▸ **Task requirements**
Can you copy out, word for word, the lines beginning with the one that contains "class: Liliopsida" and running through the very last line below, both included?

▸ **Data for the task**
------------------------------------------------------------
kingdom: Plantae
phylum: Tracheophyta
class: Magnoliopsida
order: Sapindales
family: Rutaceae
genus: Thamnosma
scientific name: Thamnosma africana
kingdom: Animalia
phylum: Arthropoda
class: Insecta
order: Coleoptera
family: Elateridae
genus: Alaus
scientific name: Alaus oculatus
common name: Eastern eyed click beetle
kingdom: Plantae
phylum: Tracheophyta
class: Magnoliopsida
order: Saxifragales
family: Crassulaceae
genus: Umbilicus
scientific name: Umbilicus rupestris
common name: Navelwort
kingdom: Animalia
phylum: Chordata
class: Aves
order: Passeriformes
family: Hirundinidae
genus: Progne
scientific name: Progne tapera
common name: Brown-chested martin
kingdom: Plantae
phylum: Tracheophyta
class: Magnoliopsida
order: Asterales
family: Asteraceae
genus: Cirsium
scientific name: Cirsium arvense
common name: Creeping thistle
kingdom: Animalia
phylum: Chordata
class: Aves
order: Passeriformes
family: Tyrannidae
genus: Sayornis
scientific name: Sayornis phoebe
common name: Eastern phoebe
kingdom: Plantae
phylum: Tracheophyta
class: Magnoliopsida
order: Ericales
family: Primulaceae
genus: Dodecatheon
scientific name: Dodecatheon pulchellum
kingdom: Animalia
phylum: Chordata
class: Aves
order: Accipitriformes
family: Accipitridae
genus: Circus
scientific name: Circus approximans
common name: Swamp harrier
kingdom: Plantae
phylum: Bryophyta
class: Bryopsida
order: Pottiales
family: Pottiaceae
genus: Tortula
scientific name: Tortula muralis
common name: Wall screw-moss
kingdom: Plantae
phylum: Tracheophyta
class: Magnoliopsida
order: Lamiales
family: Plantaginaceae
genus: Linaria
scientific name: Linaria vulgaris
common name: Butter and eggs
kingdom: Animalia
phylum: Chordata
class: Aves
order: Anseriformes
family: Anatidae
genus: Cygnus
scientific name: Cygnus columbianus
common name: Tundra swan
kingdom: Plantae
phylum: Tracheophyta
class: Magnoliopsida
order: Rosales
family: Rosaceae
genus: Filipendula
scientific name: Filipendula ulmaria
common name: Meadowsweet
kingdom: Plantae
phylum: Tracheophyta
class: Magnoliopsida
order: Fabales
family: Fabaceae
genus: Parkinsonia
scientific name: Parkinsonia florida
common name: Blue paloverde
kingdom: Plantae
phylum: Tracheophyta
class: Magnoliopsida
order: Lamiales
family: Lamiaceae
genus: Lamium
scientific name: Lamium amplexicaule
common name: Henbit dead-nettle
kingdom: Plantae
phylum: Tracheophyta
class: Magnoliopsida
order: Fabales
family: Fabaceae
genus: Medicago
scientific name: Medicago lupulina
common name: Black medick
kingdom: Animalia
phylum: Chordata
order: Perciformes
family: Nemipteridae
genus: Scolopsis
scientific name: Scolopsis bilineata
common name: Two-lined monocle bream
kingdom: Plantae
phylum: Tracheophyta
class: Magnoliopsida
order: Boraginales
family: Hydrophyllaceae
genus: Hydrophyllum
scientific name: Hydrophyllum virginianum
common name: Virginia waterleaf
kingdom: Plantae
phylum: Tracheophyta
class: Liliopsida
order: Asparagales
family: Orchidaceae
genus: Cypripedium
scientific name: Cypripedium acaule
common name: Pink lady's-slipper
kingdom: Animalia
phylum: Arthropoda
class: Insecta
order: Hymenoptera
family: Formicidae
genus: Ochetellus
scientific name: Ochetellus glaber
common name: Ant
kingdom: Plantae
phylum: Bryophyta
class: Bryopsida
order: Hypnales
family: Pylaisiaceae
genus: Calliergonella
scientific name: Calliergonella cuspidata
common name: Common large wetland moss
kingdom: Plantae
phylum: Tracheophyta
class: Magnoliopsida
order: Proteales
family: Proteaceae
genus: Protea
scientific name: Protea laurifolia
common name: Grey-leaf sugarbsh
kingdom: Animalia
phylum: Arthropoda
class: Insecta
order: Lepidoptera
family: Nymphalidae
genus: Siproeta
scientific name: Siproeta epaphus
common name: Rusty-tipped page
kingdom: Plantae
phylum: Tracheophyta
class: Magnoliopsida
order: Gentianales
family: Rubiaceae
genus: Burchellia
------------------------------------------------------------
▸ **Output of the exercise**
class: Liliopsida
order: Asparagales
family: Orchidaceae
genus: Cypripedium
scientific name: Cypripedium acaule
common name: Pink lady's-slipper
kingdom: Animalia
phylum: Arthropoda
class: Insecta
order: Hymenoptera
family: Formicidae
genus: Ochetellus
scientific name: Ochetellus glaber
common name: Ant
kingdom: Plantae
phylum: Bryophyta
class: Bryopsida
order: Hypnales
family: Pylaisiaceae
genus: Calliergonella
scientific name: Calliergonella cuspidata
common name: Common large wetland moss
kingdom: Plantae
phylum: Tracheophyta
class: Magnoliopsida
order: Proteales
family: Proteaceae
genus: Protea
scientific name: Protea laurifolia
common name: Grey-leaf sugarbsh
kingdom: Animalia
phylum: Arthropoda
class: Insecta
order: Lepidoptera
family: Nymphalidae
genus: Siproeta
scientific name: Siproeta epaphus
common name: Rusty-tipped page
kingdom: Plantae
phylum: Tracheophyta
class: Magnoliopsida
order: Gentianales
family: Rubiaceae
genus: Burchellia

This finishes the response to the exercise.